# Homemade tree shear ideas?



## francismilker (Jan 12, 2006)

Anyone on the board ever made a homemade tree shear to go on the front end loader of the tractor? I know there's some heavy guage (often hardened) steel that goes into a manufactured one, but I just can't see spending that much money for a gadget. 

Got any ideas?


----------



## Sawmill Jim (Dec 5, 2008)

How big of a tree ??? What kind of tree??? Takes lots of hydrologic pressure


----------



## francismilker (Jan 12, 2006)

I'm thinking oak trees up to 8" in diameter. I like leaving the bigger ones. Just planning on thinning out the dense stands to make a little room for sunlight to get in and produce some grass. 
I seen a guy demonstrate a pincher type tree shear on the front of a skidsteer last month that was shearing oaks and a lot of other types of trees up to 14" and had a stump killer spray rig mounted to it. It was pretty slick. Snip, Spray, and move on. He said the stump killer worked best if it was applied within 30 minutes of pinching the tree so it traveled down into the ground with the sap that is made after the shear. 

If I had to, I'd mount an external or PTO driven hydraulic pump on the tractor so I didn't rob too much hydraulic pressure from the tractor.


----------



## Old Vet (Oct 15, 2006)

Lets see? you want to sheer a tree on the front end loader? It can be done but I don't think the front end loader will hold it long enough to get it layed down unless it will be one of the larger front end loaders. Most all of the new tractiors have enough hydrolicts to operate one but the weight is the bigiest thing. Do not hold a tree and shear it of let it fall instead of holding that is the way that a skid steer would do. Pinch it off and let it fall do not be where it will fall.

[Data items]

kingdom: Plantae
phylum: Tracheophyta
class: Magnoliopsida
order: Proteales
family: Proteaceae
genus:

■ TASK SET
**a)** In the tree shear thread, how soon after pinching the tree should the stump killer be applied?
**b)** For the tree shear thread, say whether each statement agrees with it. Answer yes or no for each and quote the deciding words. (i) francismilker plans to cut oak trees up to 8 inches in diameter. (ii) francismilker wants to remove the bigger trees. (iii) Old Vet advises holding the tree while shearing it.
**c)** Pick up the tree shear thread with a new post that follows its last one.

■ RESPONSES TO THE TASKS
**a)** Within 30 minutes of pinching the tree.

**b)**
(i) Yes: "I'm thinking oak trees up to 8" in diameter."
(ii) No: "I like leaving the bigger ones."
(iii) No: "Do not hold a tree and shear it"

**c)**
----------



## FlatlinesUp (Sep 7, 2009)

IMHO unless you are deforresting a LOT of trees, use a chainsaw (w/proper safety gear).
Leave the tractor for draggin out the firewood.


----------



## agmantoo (May 23, 2003)

Just last Tuesday I saw a blade similar to that on a Feller/buncher mounted to a skid steer. It was a commercial unit but no name was visible. Here is a site that has a device to shear limbs. It would be rather easy to replicate. I also have an interest in having an adapter that will mount to a skidsteer to remove trash trees.
[ame]http://www.youtube.com/watch?v=VKbpbsKt2Dw[/ame]


----------



## Up North (Nov 29, 2005)

Another option would be a saw designed with an orbital motor hydraulic drive. One could build one to go on a loader, or possibly build one on a 3 Pt. Hitch workframe??
Here are some examples of tree saws:
http://www.treeshears.com/qwiksaw-fixed/default.htm
http://www.wikco.com/treesaw.html


----------



## Blu3duk (Jun 2, 2002)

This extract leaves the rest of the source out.